Uma imensa e legítima inquietação

Rui Fernandes

Uma imensa e legítima inquietação percorre os militares e a Instituição. Desde logo porque os militares são pessoas com vidas, com famílias, e sentem como as outras as dificuldades que lhes entram porta dentro com o desemprego, o corte nas pensões e reformas, os aumentos do custo de vida, o custo de manter um filho a estudar. Como se tudo isto fosse pouco, confrontam-se depois com a sua própria situação enquanto militares. E aqui verificam que continua não só a degradar-se o seu estatuto sócio-profissional, como são postos em causa pilares básicos que enformam a condição militar – a saúde, a progressão na carreira, etc. Mas também as cada vez piores condições para um exercício digno das missões atribuídas. E como se tudo isto não chegasse, ainda têm de assistir a considerações, ideias, juízos, opiniões, por parte do poder político, mas não só, que, não raras vezes, denotam pouco respeito por eles. É muita «carga» para quem tem especiais restrições aos seus direitos.

É neste contexto compreensível a enorme inquietação e mal-estar que invade as fileiras. Para mais quando, sucessivamente, as associações profissionais de militares têm apresentado propostas, alertado para problemas, aconselhando caminhos. Um imenso património em larga escala desperdiçado pelos sucessivos governos.

Durante anos, basta reler notícias e discursos, foram efectivadas alterações na orgânica, estrutura e direitos dizendo que os militares não podiam ficar à margem dos sacrifícios pedidos aos portugueses. Mas, ao mesmo tempo, PS, PSD e CDS foram tomando opções caríssimas e não prioritárias no plano do reequipamento. O desastre está à vista. Hoje há submarinos, mas não há patrulhas, nem dinheiro para sustentar submarinos a navegar. As Pandur estão no poço. Dizem que não há dinheiro para a saúde militar, para prover atempadamente promoções, etc. Entretanto, só este ano, no Afeganistão gasta-se cerca de 20 milhões de euros, para além dos mais de 30 milhões para manter todo um outro quadro de missões externas, e do já anunciado contributo de mais um milhão de euros para o Afeganistão em 2014,

Muitos dos que enxameiam discursos com o mar, são os mesmos que carimbam o seu acordo na privatização dos Estaleiros de Viana do Castelo, estiveram de acordo com a alteração de estatuto do Arsenal do Alfeite, acordaram com as opções de reequipamento militar, têm promovido por acção ou omissão uma política de abate da frota de pesca. Há muito que dizemos que a melhor salvaguarda da soberania no mar era termos navios – de pesca, mercantes, de transporte – que os percorressem. E, a sua existência, seria sinónimo de vitalidade económica, naturalmente à nossa escala.
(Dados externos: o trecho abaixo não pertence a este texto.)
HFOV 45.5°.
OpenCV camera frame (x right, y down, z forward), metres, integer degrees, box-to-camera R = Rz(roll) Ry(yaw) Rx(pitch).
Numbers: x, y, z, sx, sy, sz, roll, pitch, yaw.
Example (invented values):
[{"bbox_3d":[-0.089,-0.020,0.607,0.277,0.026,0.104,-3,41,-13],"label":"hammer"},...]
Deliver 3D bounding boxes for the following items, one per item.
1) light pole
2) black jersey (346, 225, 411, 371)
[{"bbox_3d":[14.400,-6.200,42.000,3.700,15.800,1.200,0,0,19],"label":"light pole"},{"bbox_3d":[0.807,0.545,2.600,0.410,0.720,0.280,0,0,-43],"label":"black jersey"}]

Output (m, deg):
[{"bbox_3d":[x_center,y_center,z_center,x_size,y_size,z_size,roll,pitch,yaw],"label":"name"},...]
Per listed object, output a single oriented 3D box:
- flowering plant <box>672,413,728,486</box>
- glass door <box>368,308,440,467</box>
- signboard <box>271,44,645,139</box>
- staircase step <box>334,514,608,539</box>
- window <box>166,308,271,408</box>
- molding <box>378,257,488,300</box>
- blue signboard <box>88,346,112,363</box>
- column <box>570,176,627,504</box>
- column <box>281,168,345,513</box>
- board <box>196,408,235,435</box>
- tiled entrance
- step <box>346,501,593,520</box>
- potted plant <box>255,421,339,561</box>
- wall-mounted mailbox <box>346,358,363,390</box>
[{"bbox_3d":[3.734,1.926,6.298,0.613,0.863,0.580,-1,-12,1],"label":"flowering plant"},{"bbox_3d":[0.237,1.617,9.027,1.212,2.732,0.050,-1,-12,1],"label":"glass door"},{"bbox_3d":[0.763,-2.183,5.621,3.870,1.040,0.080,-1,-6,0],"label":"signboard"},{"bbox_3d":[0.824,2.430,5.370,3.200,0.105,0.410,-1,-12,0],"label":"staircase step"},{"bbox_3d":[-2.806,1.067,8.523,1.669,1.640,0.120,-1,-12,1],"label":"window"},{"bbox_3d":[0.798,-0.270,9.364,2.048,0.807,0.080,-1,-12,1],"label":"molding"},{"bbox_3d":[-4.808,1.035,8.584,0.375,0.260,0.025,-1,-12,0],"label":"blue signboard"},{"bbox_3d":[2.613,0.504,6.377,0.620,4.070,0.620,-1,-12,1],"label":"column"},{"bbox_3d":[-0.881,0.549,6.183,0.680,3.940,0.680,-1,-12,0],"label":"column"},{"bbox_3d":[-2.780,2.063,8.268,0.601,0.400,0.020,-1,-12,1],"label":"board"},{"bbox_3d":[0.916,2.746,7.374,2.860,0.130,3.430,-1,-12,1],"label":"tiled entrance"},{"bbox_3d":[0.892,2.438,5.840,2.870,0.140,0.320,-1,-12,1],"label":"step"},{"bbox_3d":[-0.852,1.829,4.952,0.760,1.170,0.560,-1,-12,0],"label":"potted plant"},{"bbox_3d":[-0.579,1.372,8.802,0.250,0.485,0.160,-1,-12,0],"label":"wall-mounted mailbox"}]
Em nome da verdade, alguns altos responsáveis militares que se queixam hoje da falta de meios para algum tipo de missões fundamentais, nada disseram quando as prioridades na aquisição foram invertidas, pensando ser possível ter sol na eira e chuva no nabal. Não tiveram eles próprios em conta a realidade do País e não só não tiveram como deram para o argumentário justificativo da sua aquisição. Como afirmámos na altura e reafirmamos, o reequipamento deve ter como premissa as necessidades e as possibilidades nacionais. Hoje temos o que menos precisamos e não temos o que mais necessitamos.

Conhecendo o mal-estar existente nas fileiras surgem, a espaços, da boca de alguns, os motes provocatórios, a promoção da poeira dos golpes, as operações visando lançar o temor da instabilidade. Uns sob a capa de uma radicalidade que a situação do País e das forças armadas anima, noutros porque têm desde o 25 de Abril larga escola nesta matéria.

Nalguns casos procuram misturar nessas notícias as associações profissionais de militares, cuja acção e intervenção se tem sempre assumido no quadro da Constituição da República que, como repetidamente têm afirmado, juraram cumprir. Talvez por isso não seja assim tão inusitado recuperar uma velha máxima: os cães ladram e a caravana passa.

O mesmo não pode ser dito dos sucessivos governos, seja pela forma desrespeitada como tratam os assuntos militares e as leis que os enquadram, seja pelo desrespeito objectivo pela Constituição.